Ogni tanto si vive la strana sensazione di non sapere dove ci si trova, in che regione e provincia intendo e il continuo cambio di accenti e di specialità culinarie non aiuta certo a far chiarezza. Ma è una confusione piacevole, come quella del gruppone che sfila alla massima velocità nei paesi addobbati.
Capita spesso di cadere in deja-vu che probabilmente non sono cortocircuiti della memoria, ma semplici ricordi addormentati, che riaffiorano e si miscelano con il presente. Migliaia di persone i cui linamenti collimano o addirittura si fondono, svincoli e incroci identici al millimetro e stanze d’hotel dove sai già dove cercare il pulsante per accendere la luce in bagno.
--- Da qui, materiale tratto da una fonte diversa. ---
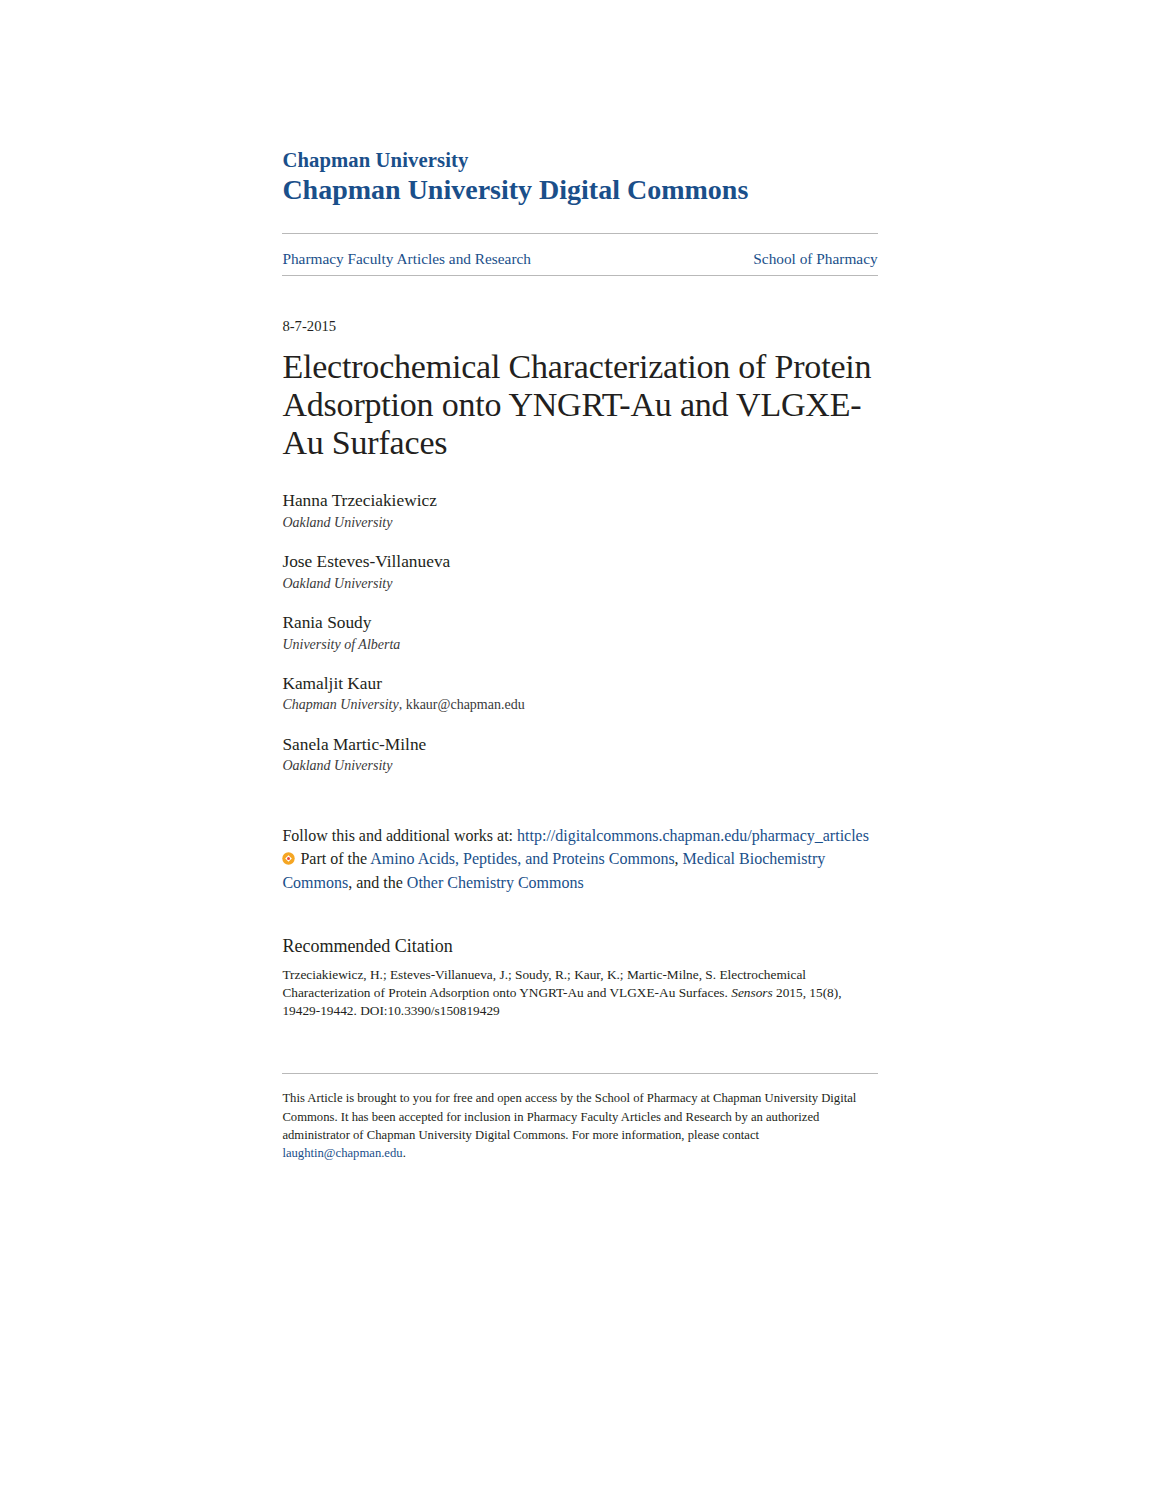Chapman University
Chapman University Digital Commons
Pharmacy Faculty Articles and Research
School of Pharmacy
8-7-2015
Electrochemical Characterization of Protein Adsorption onto YNGRT-Au and VLGXE-Au Surfaces
Hanna Trzeciakiewicz
Oakland University
Jose Esteves-Villanueva
Oakland University
Rania Soudy
University of Alberta
Kamaljit Kaur
Chapman University, kkaur@chapman.edu
Sanela Martic-Milne
Oakland University
Follow this and additional works at: http://digitalcommons.chapman.edu/pharmacy_articles
Part of the Amino Acids, Peptides, and Proteins Commons, Medical Biochemistry Commons, and the Other Chemistry Commons
Recommended Citation
Trzeciakiewicz, H.; Esteves-Villanueva, J.; Soudy, R.; Kaur, K.; Martic-Milne, S. Electrochemical Characterization of Protein Adsorption onto YNGRT-Au and VLGXE-Au Surfaces. Sensors 2015, 15(8), 19429-19442. DOI:10.3390/s150819429
This Article is brought to you for free and open access by the School of Pharmacy at Chapman University Digital Commons. It has been accepted for inclusion in Pharmacy Faculty Articles and Research by an authorized administrator of Chapman University Digital Commons. For more information, please contact laughtin@chapman.edu.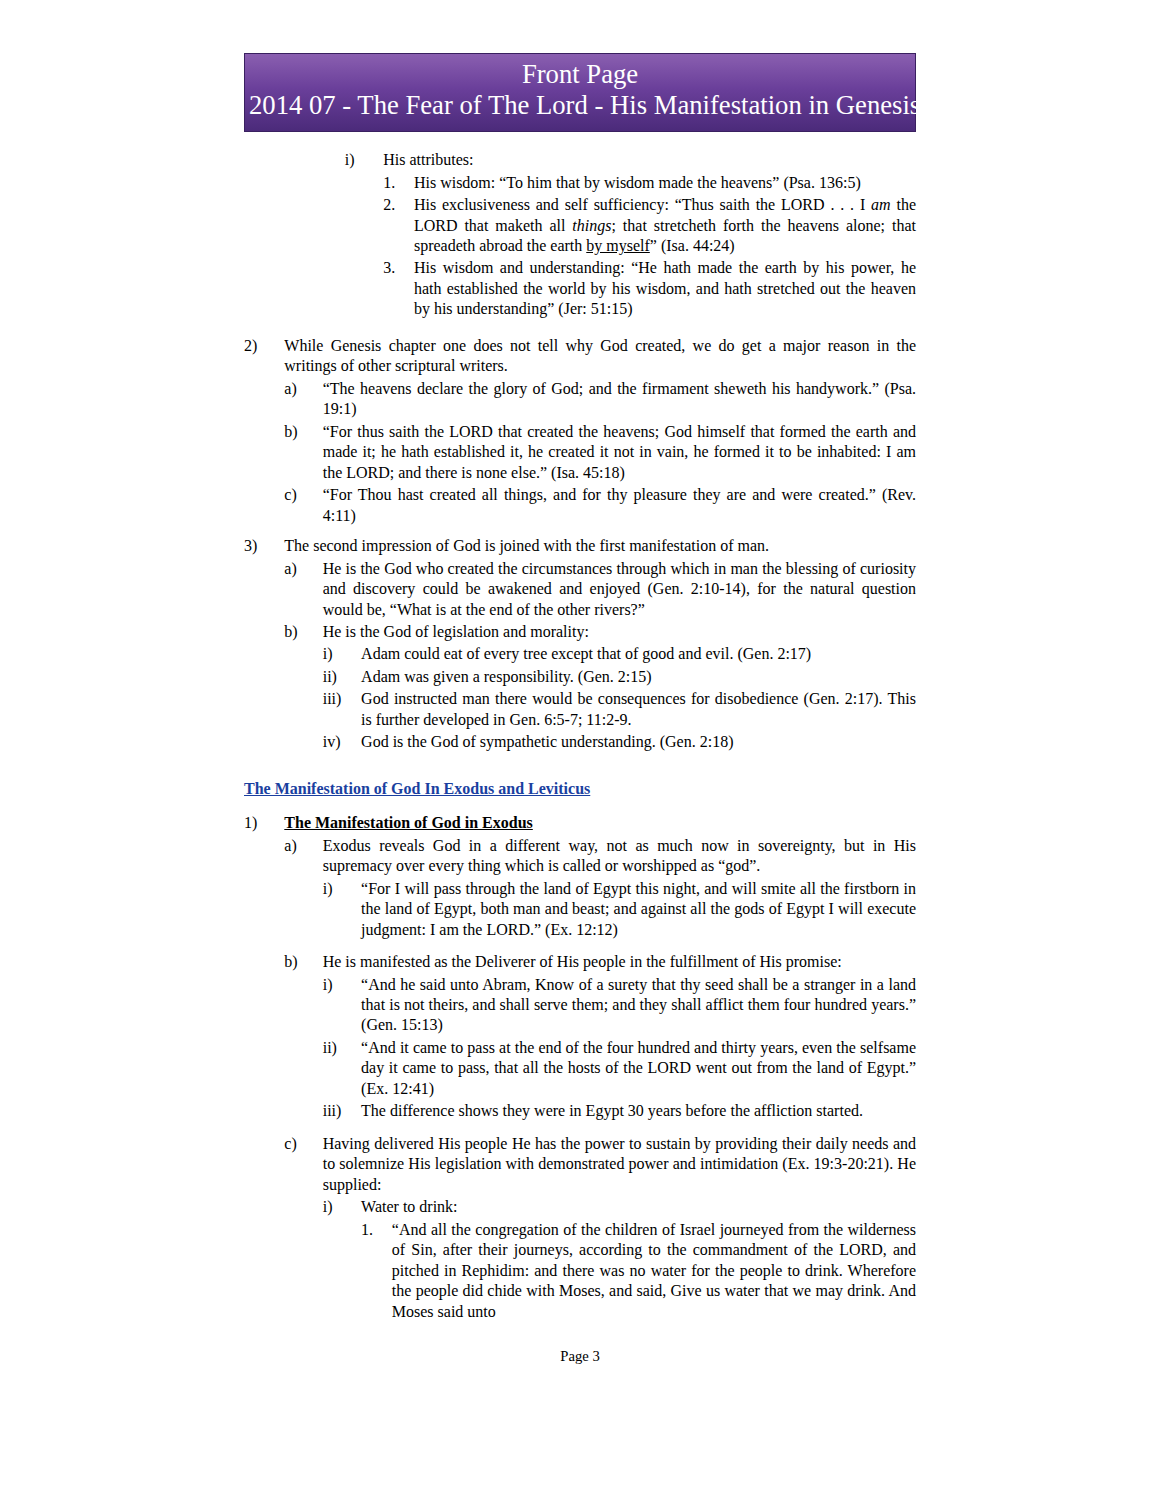Front Page
2014 07 - The Fear of The Lord - His Manifestation in Genesis to Leviticus
i) His attributes:
1. His wisdom: “To him that by wisdom made the heavens” (Psa. 136:5)
2. His exclusiveness and self sufficiency: “Thus saith the LORD . . . I am the LORD that maketh all things; that stretcheth forth the heavens alone; that spreadeth abroad the earth by myself” (Isa. 44:24)
3. His wisdom and understanding: “He hath made the earth by his power, he hath established the world by his wisdom, and hath stretched out the heaven by his understanding” (Jer: 51:15)
2) While Genesis chapter one does not tell why God created, we do get a major reason in the writings of other scriptural writers.
a)“The heavens declare the glory of God; and the firmament sheweth his handywork.” (Psa. 19:1)
b)“For thus saith the LORD that created the heavens; God himself that formed the earth and made it; he hath established it, he created it not in vain, he formed it to be inhabited: I am the LORD; and there is none else.” (Isa. 45:18)
c)“For Thou hast created all things, and for thy pleasure they are and were created.” (Rev. 4:11)
3) The second impression of God is joined with the first manifestation of man.
a) He is the God who created the circumstances through which in man the blessing of curiosity and discovery could be awakened and enjoyed (Gen. 2:10-14), for the natural question would be, “What is at the end of the other rivers?”
b) He is the God of legislation and morality:
i) Adam could eat of every tree except that of good and evil. (Gen. 2:17)
ii) Adam was given a responsibility. (Gen. 2:15)
iii) God instructed man there would be consequences for disobedience (Gen. 2:17). This is further developed in Gen. 6:5-7; 11:2-9.
iv) God is the God of sympathetic understanding. (Gen. 2:18)
The Manifestation of God In Exodus and Leviticus
1) The Manifestation of God in Exodus
a) Exodus reveals God in a different way, not as much now in sovereignty, but in His supremacy over every thing which is called or worshipped as “god”.
i)“For I will pass through the land of Egypt this night, and will smite all the firstborn in the land of Egypt, both man and beast; and against all the gods of Egypt I will execute judgment: I am the LORD.” (Ex. 12:12)
b) He is manifested as the Deliverer of His people in the fulfillment of His promise:
i)“And he said unto Abram, Know of a surety that thy seed shall be a stranger in a land that is not theirs, and shall serve them; and they shall afflict them four hundred years.” (Gen. 15:13)
ii)“And it came to pass at the end of the four hundred and thirty years, even the selfsame day it came to pass, that all the hosts of the LORD went out from the land of Egypt.” (Ex. 12:41)
iii) The difference shows they were in Egypt 30 years before the affliction started.
c) Having delivered His people He has the power to sustain by providing their daily needs and to solemnize His legislation with demonstrated power and intimidation (Ex. 19:3-20:21). He supplied:
i) Water to drink:
1.“And all the congregation of the children of Israel journeyed from the wilderness of Sin, after their journeys, according to the commandment of the LORD, and pitched in Rephidim: and there was no water for the people to drink. Wherefore the people did chide with Moses, and said, Give us water that we may drink. And Moses said unto
Page 3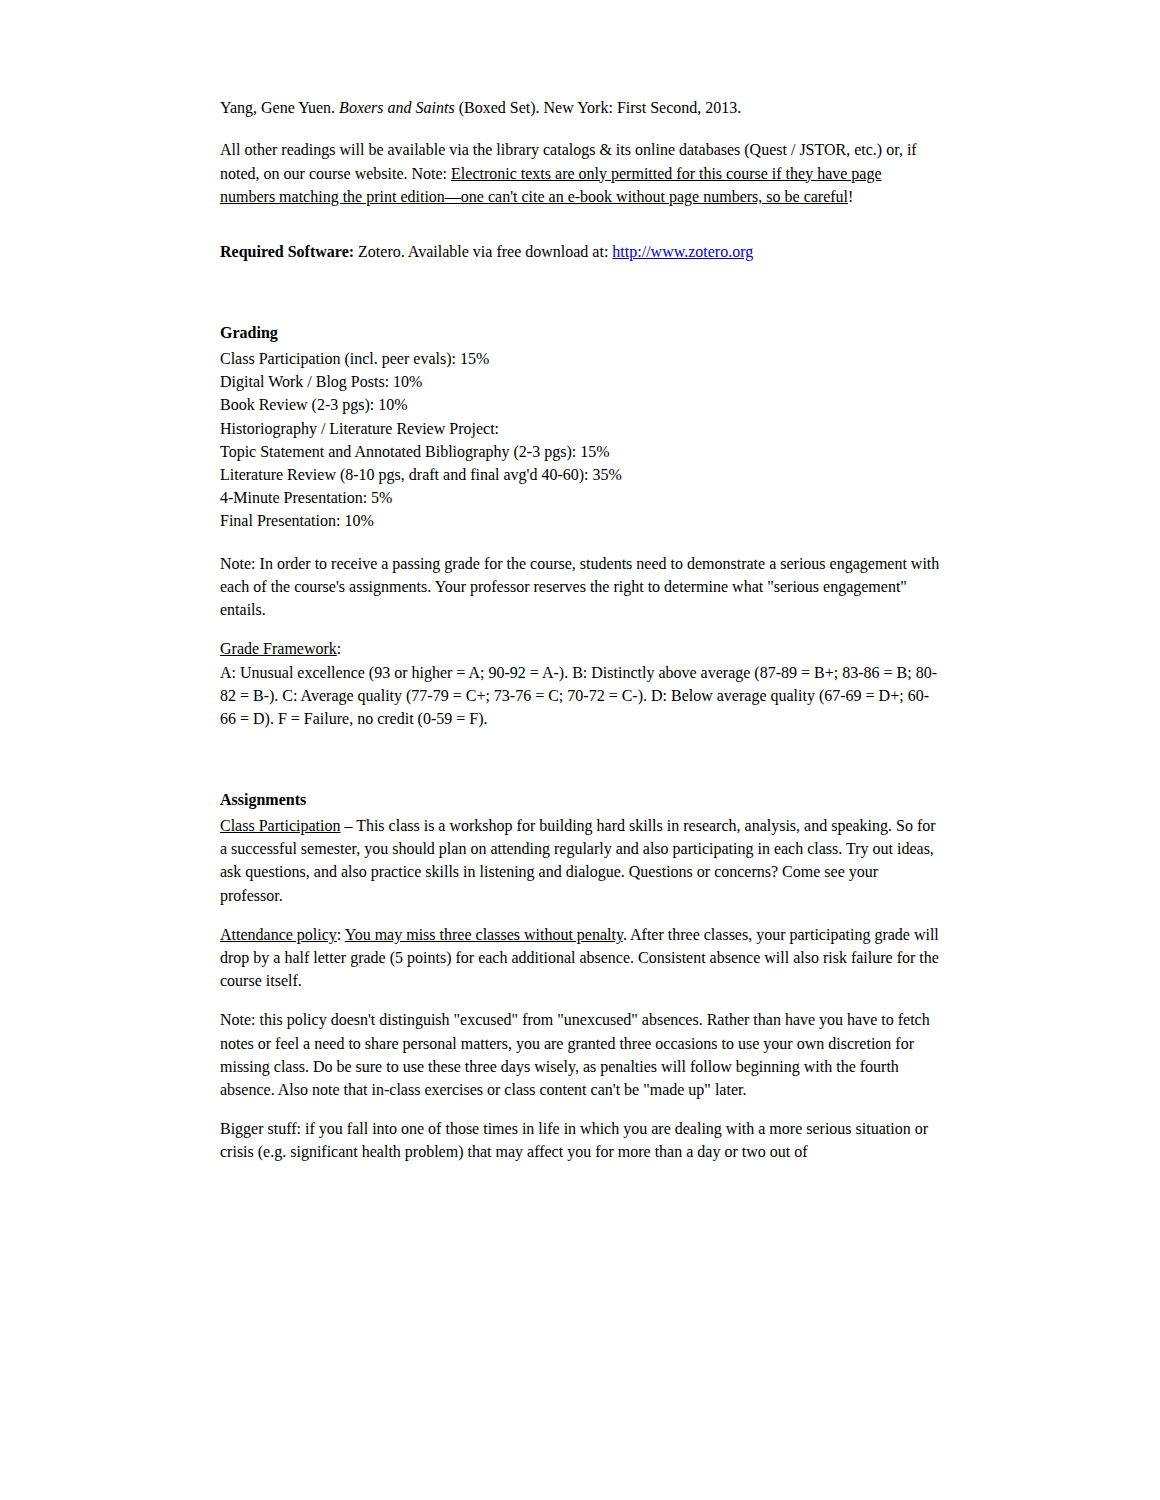Yang, Gene Yuen. Boxers and Saints (Boxed Set). New York: First Second, 2013.
All other readings will be available via the library catalogs & its online databases (Quest / JSTOR, etc.) or, if noted, on our course website. Note: Electronic texts are only permitted for this course if they have page numbers matching the print edition—one can't cite an e-book without page numbers, so be careful!
Required Software: Zotero. Available via free download at: http://www.zotero.org
Grading
Class Participation (incl. peer evals): 15%
Digital Work / Blog Posts: 10%
Book Review (2-3 pgs): 10%
Historiography / Literature Review Project:
Topic Statement and Annotated Bibliography (2-3 pgs): 15%
Literature Review (8-10 pgs, draft and final avg'd 40-60): 35%
4-Minute Presentation: 5%
Final Presentation: 10%
Note: In order to receive a passing grade for the course, students need to demonstrate a serious engagement with each of the course's assignments. Your professor reserves the right to determine what "serious engagement" entails.
Grade Framework:
A: Unusual excellence (93 or higher = A; 90-92 = A-). B: Distinctly above average (87-89 = B+; 83-86 = B; 80-82 = B-). C: Average quality (77-79 = C+; 73-76 = C; 70-72 = C-). D: Below average quality (67-69 = D+; 60-66 = D). F = Failure, no credit (0-59 = F).
Assignments
Class Participation – This class is a workshop for building hard skills in research, analysis, and speaking. So for a successful semester, you should plan on attending regularly and also participating in each class. Try out ideas, ask questions, and also practice skills in listening and dialogue. Questions or concerns? Come see your professor.
Attendance policy: You may miss three classes without penalty. After three classes, your participating grade will drop by a half letter grade (5 points) for each additional absence. Consistent absence will also risk failure for the course itself.
Note: this policy doesn't distinguish "excused" from "unexcused" absences. Rather than have you have to fetch notes or feel a need to share personal matters, you are granted three occasions to use your own discretion for missing class. Do be sure to use these three days wisely, as penalties will follow beginning with the fourth absence. Also note that in-class exercises or class content can't be "made up" later.
Bigger stuff: if you fall into one of those times in life in which you are dealing with a more serious situation or crisis (e.g. significant health problem) that may affect you for more than a day or two out of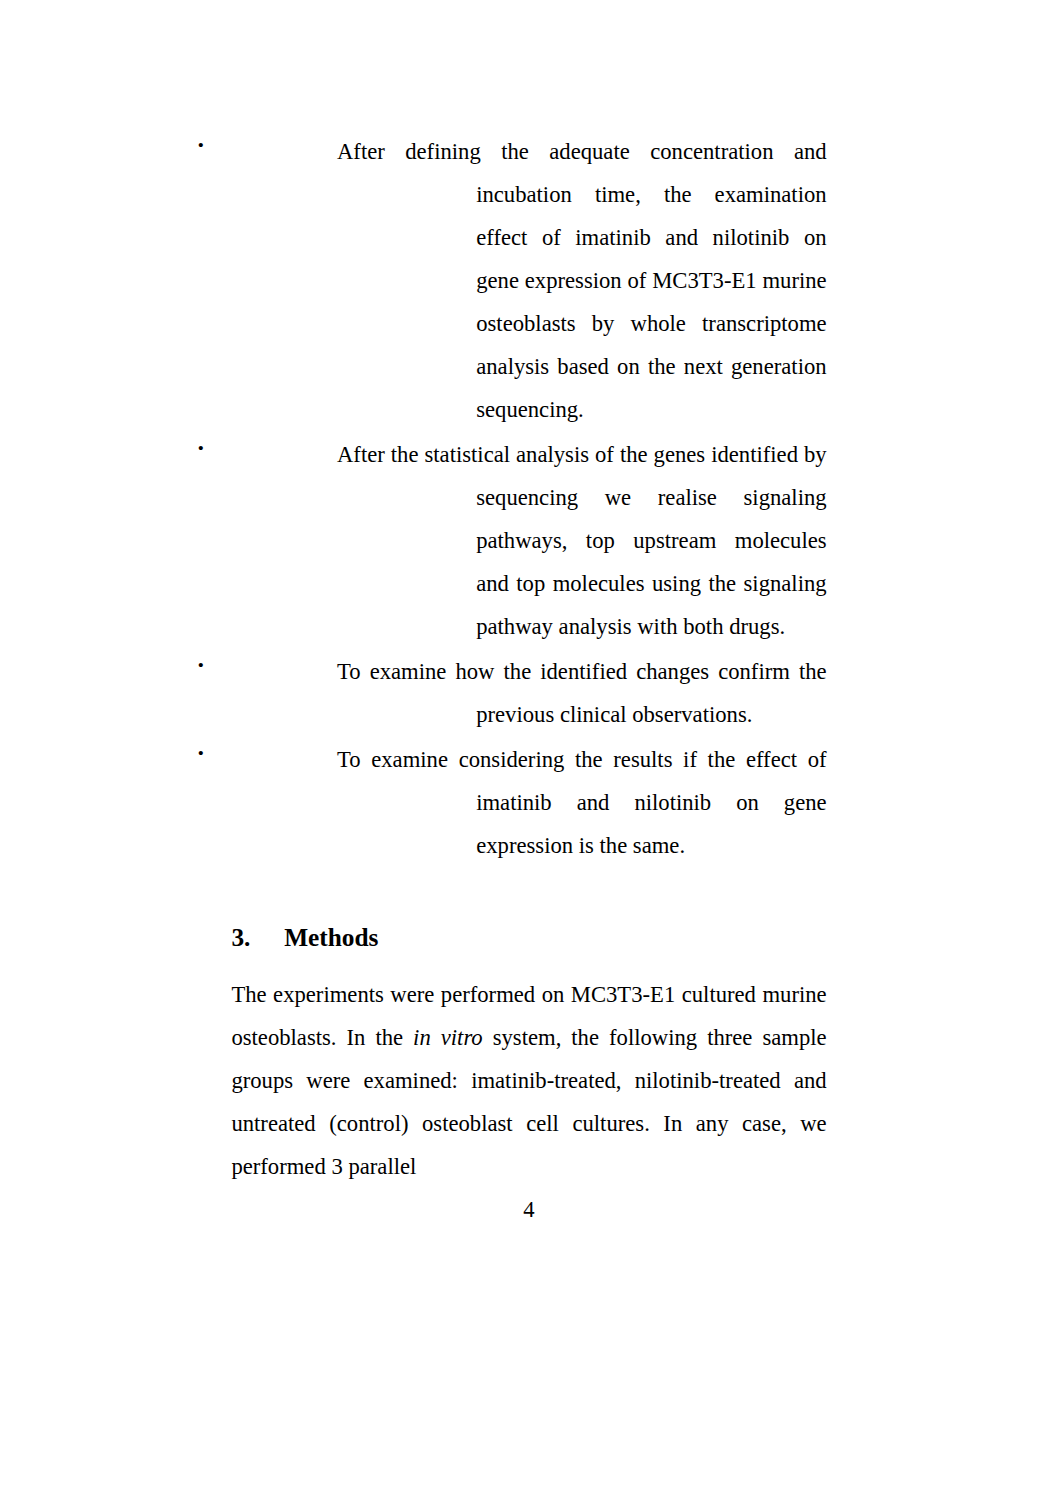After defining the adequate concentration and incubation time, the examination effect of imatinib and nilotinib on gene expression of MC3T3-E1 murine osteoblasts by whole transcriptome analysis based on the next generation sequencing.
After the statistical analysis of the genes identified by sequencing we realise signaling pathways, top upstream molecules and top molecules using the signaling pathway analysis with both drugs.
To examine how the identified changes confirm the previous clinical observations.
To examine considering the results if the effect of imatinib and nilotinib on gene expression is the same.
3. Methods
The experiments were performed on MC3T3-E1 cultured murine osteoblasts. In the in vitro system, the following three sample groups were examined: imatinib-treated, nilotinib-treated and untreated (control) osteoblast cell cultures. In any case, we performed 3 parallel
4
Ma poi arriva l’inopinato con quella scogliera che ti lascia un po’ così, quella montagna che sbuca dalle nuvole basse e quella scritta sull’asfalto che ti strappa un sorriso. C’è una certa disciplina nelle cose del Giro, che però ti spiazza ogni volta che pensi di averla compresa: è la cotta che attende il coraggioso che non si nutre nella discesa dopo la fuga, c’è troppo da assaporare, è comprendendo questo limite che non ci si distae più. Ma non è facile.